══ INFORMATION SHOWN

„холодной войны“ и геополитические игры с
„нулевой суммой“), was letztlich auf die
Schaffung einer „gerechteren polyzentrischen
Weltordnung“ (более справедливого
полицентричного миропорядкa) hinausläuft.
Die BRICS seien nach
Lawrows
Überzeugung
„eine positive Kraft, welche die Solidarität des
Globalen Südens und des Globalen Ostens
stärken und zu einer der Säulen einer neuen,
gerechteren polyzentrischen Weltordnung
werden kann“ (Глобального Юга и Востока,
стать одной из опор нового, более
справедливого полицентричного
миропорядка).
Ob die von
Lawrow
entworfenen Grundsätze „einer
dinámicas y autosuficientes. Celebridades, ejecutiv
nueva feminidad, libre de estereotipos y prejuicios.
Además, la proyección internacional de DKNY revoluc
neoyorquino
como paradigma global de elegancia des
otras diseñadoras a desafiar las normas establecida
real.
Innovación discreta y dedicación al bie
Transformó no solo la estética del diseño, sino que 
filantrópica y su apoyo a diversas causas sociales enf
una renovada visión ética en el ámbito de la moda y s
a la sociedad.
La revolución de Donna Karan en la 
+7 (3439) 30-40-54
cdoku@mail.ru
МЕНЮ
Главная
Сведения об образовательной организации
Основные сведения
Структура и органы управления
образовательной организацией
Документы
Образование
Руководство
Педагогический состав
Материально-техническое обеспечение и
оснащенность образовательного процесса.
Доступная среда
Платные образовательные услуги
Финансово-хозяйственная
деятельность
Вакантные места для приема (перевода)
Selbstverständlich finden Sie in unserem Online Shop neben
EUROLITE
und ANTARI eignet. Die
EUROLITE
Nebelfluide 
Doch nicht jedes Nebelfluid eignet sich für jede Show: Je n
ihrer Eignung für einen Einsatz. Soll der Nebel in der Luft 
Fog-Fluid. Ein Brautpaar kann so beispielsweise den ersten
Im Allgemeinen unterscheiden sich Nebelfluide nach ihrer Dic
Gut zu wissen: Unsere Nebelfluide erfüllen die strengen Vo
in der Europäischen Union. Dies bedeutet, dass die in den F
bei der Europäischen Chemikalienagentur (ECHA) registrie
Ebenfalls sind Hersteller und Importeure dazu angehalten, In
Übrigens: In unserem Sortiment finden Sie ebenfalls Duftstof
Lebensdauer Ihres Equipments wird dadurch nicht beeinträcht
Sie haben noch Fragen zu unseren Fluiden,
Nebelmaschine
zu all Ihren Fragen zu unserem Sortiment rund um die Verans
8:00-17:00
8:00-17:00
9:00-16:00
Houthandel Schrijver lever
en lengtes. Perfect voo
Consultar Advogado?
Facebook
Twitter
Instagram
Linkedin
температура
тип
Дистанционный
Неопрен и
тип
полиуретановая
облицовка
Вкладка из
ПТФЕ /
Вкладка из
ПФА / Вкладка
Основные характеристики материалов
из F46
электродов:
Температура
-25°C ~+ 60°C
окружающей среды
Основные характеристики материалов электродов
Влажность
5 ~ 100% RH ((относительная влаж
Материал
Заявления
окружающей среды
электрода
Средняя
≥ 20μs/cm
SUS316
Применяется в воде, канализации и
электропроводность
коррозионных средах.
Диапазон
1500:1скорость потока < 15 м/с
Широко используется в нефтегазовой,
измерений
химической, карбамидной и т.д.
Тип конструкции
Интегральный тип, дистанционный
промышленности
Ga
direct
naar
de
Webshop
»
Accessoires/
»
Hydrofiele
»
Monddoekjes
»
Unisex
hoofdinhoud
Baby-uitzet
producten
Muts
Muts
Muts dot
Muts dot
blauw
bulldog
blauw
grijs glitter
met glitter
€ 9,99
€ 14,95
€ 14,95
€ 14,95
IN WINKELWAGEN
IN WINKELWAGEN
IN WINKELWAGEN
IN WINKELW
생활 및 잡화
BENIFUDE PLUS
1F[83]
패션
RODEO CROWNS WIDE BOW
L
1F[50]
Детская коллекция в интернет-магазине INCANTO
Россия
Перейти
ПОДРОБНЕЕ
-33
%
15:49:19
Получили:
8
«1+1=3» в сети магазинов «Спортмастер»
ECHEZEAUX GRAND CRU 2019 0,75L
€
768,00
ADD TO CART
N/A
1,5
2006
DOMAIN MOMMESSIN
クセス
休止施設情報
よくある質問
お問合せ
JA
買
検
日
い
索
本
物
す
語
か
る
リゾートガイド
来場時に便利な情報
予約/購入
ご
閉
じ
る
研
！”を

════

**ASSIGNMENT:** Your answer must be the records above, repeated exactly.

**YOUR SOLUTION:**
„холодной войны“ и геополитические игры с
„нулевой суммой“), was letztlich auf die
Schaffung einer „gerechteren polyzentrischen
Weltordnung“ (более справедливого
полицентричного миропорядкa) hinausläuft.
Die BRICS seien nach
Lawrows
Überzeugung
„eine positive Kraft, welche die Solidarität des
Globalen Südens und des Globalen Ostens
stärken und zu einer der Säulen einer neuen,
gerechteren polyzentrischen Weltordnung
werden kann“ (Глобального Юга и Востока,
стать одной из опор нового, более
справедливого полицентричного
миропорядка).
Ob die von
Lawrow
entworfenen Grundsätze „einer
dinámicas y autosuficientes. Celebridades, ejecutiv
nueva feminidad, libre de estereotipos y prejuicios.
Además, la proyección internacional de DKNY revoluc
neoyorquino
como paradigma global de elegancia des
otras diseñadoras a desafiar las normas establecida
real.
Innovación discreta y dedicación al bie
Transformó no solo la estética del diseño, sino que 
filantrópica y su apoyo a diversas causas sociales enf
una renovada visión ética en el ámbito de la moda y s
a la sociedad.
La revolución de Donna Karan en la 
+7 (3439) 30-40-54
cdoku@mail.ru
МЕНЮ
Главная
Сведения об образовательной организации
Основные сведения
Структура и органы управления
образовательной организацией
Документы
Образование
Руководство
Педагогический состав
Материально-техническое обеспечение и
оснащенность образовательного процесса.
Доступная среда
Платные образовательные услуги
Финансово-хозяйственная
деятельность
Вакантные места для приема (перевода)
Selbstverständlich finden Sie in unserem Online Shop neben
EUROLITE
und ANTARI eignet. Die
EUROLITE
Nebelfluide 
Doch nicht jedes Nebelfluid eignet sich für jede Show: Je n
ihrer Eignung für einen Einsatz. Soll der Nebel in der Luft 
Fog-Fluid. Ein Brautpaar kann so beispielsweise den ersten
Im Allgemeinen unterscheiden sich Nebelfluide nach ihrer Dic
Gut zu wissen: Unsere Nebelfluide erfüllen die strengen Vo
in der Europäischen Union. Dies bedeutet, dass die in den F
bei der Europäischen Chemikalienagentur (ECHA) registrie
Ebenfalls sind Hersteller und Importeure dazu angehalten, In
Übrigens: In unserem Sortiment finden Sie ebenfalls Duftstof
Lebensdauer Ihres Equipments wird dadurch nicht beeinträcht
Sie haben noch Fragen zu unseren Fluiden,
Nebelmaschine
zu all Ihren Fragen zu unserem Sortiment rund um die Verans
8:00-17:00
8:00-17:00
9:00-16:00
Houthandel Schrijver lever
en lengtes. Perfect voo
Consultar Advogado?
Facebook
Twitter
Instagram
Linkedin
температура
тип
Дистанционный
Неопрен и
тип
полиуретановая
облицовка
Вкладка из
ПТФЕ /
Вкладка из
ПФА / Вкладка
Основные характеристики материалов
из F46
электродов:
Температура
-25°C ~+ 60°C
окружающей среды
Основные характеристики материалов электродов
Влажность
5 ~ 100% RH ((относительная влаж
Материал
Заявления
окружающей среды
электрода
Средняя
≥ 20μs/cm
SUS316
Применяется в воде, канализации и
электропроводность
коррозионных средах.
Диапазон
1500:1скорость потока < 15 м/с
Широко используется в нефтегазовой,
измерений
химической, карбамидной и т.д.
Тип конструкции
Интегральный тип, дистанционный
промышленности
Ga
direct
naar
de
Webshop
»
Accessoires/
»
Hydrofiele
»
Monddoekjes
»
Unisex
hoofdinhoud
Baby-uitzet
producten
Muts
Muts
Muts dot
Muts dot
blauw
bulldog
blauw
grijs glitter
met glitter
€ 9,99
€ 14,95
€ 14,95
€ 14,95
IN WINKELWAGEN
IN WINKELWAGEN
IN WINKELWAGEN
IN WINKELW
생활 및 잡화
BENIFUDE PLUS
1F[83]
패션
RODEO CROWNS WIDE BOW
L
1F[50]
Детская коллекция в интернет-магазине INCANTO
Россия
Перейти
ПОДРОБНЕЕ
-33
%
15:49:19
Получили:
8
«1+1=3» в сети магазинов «Спортмастер»
ECHEZEAUX GRAND CRU 2019 0,75L
€
768,00
ADD TO CART
N/A
1,5
2006
DOMAIN MOMMESSIN
クセス
休止施設情報
よくある質問
お問合せ
JA
買
検
日
い
索
本
物
す
語
か
る
リゾートガイド
来場時に便利な情報
予約/購入
ご
閉
じ
る
研
！”を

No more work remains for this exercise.